Victim says he helped wife of stabber
POSTED: Saturday, October 25, 2008
An 18-year-old man limped into court yesterday and testified that a Schofield Barracks soldier stabbed him six times early Sunday after he tried to help the soldier's wife start the couple's pickup truck outside a Wahiawa bar.
The soldier, Sgt. Tohama James Ramage, 30, is charged with attempted murder.
Following a preliminary hearing yesterday, Judge David Lo ordered Ramage to stand trial for second-degree murder in state Circuit Court. Ramage remains in custody unable to post $30,000 bail.
Hapakela Pancho said he was in the parking lot fronting the Top Hat Bar on Kamehameha Highway when a woman asked for help starting her truck. The woman told him she was having a fight with her “;old man”; in the bar and that she wanted to leave but he did not, Pancho said.
Pancho said he could not start the truck and that as the woman was stepping into a car with two other women, Ramage arrived and started arguing with her. When he went to shake Ramage's hand and tell him everything was fine, Ramage told him to back off, took a knife out of his pocket and swung it at him, Pancho testified. He said the woman then gave Ramage a bigger knife from inside the truck.
“;I tried to leave but he ended up rushing me,”; he said.

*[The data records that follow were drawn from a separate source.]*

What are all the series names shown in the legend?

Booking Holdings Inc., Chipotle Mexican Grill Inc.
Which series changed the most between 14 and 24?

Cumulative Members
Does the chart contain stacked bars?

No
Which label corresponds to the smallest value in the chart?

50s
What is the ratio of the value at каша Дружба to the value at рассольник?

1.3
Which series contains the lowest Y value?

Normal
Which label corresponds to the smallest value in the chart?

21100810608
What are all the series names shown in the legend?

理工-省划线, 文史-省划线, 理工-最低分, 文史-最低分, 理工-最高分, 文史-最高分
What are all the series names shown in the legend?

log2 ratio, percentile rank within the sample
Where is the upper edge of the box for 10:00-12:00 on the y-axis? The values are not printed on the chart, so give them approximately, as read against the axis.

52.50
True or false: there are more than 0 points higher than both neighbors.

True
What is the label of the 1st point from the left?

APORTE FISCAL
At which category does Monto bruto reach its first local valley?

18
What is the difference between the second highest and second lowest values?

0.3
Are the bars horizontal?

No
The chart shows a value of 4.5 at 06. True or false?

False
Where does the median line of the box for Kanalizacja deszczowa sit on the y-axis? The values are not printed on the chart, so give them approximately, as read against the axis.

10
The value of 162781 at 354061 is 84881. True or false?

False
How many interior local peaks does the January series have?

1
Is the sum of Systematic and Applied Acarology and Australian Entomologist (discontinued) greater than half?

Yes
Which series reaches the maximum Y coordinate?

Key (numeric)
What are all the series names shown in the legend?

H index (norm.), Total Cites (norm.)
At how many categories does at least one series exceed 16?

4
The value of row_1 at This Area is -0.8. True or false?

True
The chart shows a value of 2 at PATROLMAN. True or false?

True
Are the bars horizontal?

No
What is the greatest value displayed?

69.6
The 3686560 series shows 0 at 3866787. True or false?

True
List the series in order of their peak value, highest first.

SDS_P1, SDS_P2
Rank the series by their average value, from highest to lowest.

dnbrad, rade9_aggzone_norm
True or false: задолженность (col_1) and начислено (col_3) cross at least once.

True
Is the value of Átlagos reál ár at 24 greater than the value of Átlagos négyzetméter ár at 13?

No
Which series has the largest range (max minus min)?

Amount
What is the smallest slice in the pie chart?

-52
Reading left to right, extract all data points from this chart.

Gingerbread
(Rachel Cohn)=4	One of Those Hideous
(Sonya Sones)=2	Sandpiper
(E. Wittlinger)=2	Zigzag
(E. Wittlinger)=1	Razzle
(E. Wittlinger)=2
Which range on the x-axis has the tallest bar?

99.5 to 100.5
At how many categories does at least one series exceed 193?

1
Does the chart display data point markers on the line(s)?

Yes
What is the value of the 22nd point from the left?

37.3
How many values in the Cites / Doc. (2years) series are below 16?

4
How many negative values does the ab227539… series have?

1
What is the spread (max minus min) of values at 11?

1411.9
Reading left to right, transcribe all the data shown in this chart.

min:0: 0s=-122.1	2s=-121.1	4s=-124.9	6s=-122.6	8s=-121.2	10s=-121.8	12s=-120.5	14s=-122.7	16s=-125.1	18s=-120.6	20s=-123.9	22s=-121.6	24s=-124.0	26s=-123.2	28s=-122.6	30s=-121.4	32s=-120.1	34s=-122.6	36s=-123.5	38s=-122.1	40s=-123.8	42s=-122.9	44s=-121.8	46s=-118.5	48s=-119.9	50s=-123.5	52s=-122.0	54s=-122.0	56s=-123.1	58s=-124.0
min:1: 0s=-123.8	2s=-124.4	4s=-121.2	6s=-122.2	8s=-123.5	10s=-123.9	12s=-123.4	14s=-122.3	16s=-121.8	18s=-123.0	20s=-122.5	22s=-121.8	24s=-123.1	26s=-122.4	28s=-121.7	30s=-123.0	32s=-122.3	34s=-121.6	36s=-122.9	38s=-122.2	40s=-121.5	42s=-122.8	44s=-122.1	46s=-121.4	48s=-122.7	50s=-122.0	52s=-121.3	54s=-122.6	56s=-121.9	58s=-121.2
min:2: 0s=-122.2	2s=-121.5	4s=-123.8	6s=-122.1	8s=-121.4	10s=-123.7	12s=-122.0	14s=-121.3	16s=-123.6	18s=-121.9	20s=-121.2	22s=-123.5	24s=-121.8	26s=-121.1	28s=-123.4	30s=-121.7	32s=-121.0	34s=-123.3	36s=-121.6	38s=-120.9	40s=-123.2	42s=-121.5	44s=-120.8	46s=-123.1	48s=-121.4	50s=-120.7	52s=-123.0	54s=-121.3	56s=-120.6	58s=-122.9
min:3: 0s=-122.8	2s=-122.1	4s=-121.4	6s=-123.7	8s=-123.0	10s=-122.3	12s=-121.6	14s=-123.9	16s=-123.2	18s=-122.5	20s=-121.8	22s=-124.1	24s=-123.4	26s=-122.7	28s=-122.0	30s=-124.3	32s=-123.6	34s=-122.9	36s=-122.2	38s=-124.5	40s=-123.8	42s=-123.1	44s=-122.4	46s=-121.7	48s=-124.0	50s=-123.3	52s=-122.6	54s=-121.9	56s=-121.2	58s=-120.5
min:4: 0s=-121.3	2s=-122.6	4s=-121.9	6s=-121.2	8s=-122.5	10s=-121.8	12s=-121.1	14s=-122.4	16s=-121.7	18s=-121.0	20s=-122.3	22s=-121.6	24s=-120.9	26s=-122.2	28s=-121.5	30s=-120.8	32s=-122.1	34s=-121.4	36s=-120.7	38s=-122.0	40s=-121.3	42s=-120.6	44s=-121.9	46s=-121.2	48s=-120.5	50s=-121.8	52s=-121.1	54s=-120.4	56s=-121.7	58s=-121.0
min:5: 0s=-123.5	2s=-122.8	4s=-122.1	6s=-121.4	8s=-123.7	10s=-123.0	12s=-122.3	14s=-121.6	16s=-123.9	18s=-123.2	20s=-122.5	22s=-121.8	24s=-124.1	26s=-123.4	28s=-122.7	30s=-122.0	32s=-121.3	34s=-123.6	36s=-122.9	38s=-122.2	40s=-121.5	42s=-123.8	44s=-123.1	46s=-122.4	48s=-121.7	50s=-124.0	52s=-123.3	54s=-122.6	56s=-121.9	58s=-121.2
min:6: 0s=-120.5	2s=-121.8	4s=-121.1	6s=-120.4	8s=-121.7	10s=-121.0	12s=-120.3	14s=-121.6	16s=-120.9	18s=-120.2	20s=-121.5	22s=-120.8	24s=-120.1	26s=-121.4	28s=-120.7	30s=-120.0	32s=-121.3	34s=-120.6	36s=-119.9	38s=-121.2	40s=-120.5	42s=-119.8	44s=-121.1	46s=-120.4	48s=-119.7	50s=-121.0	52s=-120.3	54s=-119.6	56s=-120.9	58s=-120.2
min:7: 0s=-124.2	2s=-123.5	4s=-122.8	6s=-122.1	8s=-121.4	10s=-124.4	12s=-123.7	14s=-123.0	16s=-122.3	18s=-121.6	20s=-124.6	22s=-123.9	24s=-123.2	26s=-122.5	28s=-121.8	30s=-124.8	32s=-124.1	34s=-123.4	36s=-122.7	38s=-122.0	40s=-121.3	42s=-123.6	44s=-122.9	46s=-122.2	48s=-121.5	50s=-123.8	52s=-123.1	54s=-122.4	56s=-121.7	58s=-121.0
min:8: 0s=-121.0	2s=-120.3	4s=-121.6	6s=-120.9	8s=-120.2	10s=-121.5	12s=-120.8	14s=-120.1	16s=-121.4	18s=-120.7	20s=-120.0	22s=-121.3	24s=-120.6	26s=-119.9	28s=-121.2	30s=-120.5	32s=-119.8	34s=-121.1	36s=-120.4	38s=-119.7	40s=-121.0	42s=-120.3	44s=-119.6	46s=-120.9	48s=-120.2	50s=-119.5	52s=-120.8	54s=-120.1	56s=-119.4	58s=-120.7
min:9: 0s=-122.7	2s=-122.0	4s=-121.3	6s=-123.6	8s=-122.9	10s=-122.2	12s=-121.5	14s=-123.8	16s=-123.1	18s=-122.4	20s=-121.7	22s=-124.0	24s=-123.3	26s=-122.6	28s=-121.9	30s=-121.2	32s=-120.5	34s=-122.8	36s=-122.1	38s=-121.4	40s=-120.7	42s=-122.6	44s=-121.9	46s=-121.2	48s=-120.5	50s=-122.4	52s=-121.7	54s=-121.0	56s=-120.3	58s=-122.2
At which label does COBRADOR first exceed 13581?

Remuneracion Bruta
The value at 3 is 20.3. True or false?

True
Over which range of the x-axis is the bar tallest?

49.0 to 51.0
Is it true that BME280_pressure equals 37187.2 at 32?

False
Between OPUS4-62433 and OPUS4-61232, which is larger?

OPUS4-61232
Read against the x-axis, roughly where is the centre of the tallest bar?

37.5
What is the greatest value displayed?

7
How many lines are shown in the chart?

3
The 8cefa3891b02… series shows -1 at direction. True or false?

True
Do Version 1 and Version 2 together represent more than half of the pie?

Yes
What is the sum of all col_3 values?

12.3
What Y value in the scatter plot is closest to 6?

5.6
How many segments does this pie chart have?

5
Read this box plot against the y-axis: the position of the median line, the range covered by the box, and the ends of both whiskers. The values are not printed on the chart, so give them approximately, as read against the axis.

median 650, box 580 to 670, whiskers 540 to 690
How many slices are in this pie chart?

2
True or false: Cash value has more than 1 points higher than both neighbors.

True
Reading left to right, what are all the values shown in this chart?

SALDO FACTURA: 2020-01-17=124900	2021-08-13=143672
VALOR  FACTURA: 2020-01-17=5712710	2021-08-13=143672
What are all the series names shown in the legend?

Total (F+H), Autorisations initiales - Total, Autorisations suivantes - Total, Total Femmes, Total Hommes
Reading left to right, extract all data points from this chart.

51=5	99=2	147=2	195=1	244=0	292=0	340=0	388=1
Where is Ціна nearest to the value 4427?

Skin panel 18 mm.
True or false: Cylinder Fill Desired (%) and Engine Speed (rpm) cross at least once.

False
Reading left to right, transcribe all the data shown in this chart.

Pancho said he raised his right arm to block the knife and was stabbed in the hand and forearm. He wore a bandage on his right hand in court yesterday.
Pancho said Ramage tackled him, stabbed him in his left hip and waist, then stabbed him on the left side of his head and neck. He said one stab wound came within a half-inch of his lung.
Pancho said the injuries to his waist and hip prevent him from putting weight on his left leg when he walks.
An ambulance took Pancho to the Queen's Medical Center in critical condition. Hospital officials released him the next day.